> _READING TEXT_
===============
Case Study 1: Handwritten Digit Classification from Scratch

Overview

In this case study, you will build a handwritten digit classifier from scratch using only NumPy, then rebuild it in PyTorch. The task is to classify 28x28 grayscale images of handwritten digits (0--9) from the MNIST dataset---a benchmark that has been called the "Hello World" of deep learning.

This case study brings together every concept from Chapter 11: forward passes, activation functions, loss computation, backpropagation, and gradient descent. By the end, you will have a working system that achieves over 95% accuracy on digit classification, built from first principles.

The Dataset

The MNIST dataset contains 60,000 training images and 10,000 test images. Each image is 28x28 pixels, which we flatten into a 784-dimensional vector. Each pixel value ranges from 0 (black) to 255 (white).

import numpy as np

def load_mnist_data() -> tuple[np.ndarray, np.ndarray, np.ndarray, np.ndarray]:
    """Load and preprocess MNIST data.

    Returns:
        Tuple of (X_train, Y_train, X_test, Y_test).
        X arrays have shape (784, m), Y arrays have shape (10, m).
    """
    # In practice, use sklearn or torchvision to load MNIST
    from sklearn.datasets import fetch_openml

    mnist = fetch_openml("mnist_784", version=1, as_frame=False)
    X = mnist.data.astype(np.float64)
    y = mnist.target.astype(np.int64)

    # Normalize pixel values to [0, 1]
    X = X / 255.0

    # Train/test split
    X_train, X_test = X[:60000].T, X[60000:].T  # (784, m)
===============
> _WRITTEN TASK 1_
In the MNIST case study, explain in one to three sentences why dividing the pixel data by 255.0 puts every value in the range [0, 1].

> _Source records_
===============
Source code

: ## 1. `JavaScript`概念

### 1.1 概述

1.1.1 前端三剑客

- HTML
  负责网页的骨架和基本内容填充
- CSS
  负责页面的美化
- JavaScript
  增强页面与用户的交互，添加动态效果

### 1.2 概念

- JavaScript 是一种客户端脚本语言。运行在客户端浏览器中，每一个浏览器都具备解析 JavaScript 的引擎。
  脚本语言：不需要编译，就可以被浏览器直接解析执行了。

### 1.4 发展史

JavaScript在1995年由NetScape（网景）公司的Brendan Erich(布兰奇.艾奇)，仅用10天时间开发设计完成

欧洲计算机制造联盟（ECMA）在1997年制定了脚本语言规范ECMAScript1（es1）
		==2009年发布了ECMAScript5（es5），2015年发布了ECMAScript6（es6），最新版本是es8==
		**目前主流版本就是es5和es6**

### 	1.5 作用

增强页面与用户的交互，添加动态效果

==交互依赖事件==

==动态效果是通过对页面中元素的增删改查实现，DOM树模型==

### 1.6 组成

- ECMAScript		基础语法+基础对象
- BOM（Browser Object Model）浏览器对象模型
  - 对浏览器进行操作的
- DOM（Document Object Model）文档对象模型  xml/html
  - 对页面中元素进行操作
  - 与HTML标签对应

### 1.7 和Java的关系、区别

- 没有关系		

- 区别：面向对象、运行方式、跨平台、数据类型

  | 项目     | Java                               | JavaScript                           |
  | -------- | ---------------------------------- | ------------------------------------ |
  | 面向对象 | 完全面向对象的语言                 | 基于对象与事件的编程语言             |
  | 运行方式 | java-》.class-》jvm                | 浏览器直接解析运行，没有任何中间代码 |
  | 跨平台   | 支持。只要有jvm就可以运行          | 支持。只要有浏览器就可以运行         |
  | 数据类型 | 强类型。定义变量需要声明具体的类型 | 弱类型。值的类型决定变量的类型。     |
===============
> _WRITTEN TASK 2_
How many lines of the entries above contain the string "数据类型"? Give only the number.

> _ANSWER BOX 1_
Each MNIST pixel value ranges from 0 (black) to 255 (white). Dividing by 255.0 therefore turns 0 into 0 and 255 into 1, so every normalized value falls within [0, 1].

> _ANSWER BOX 2_
2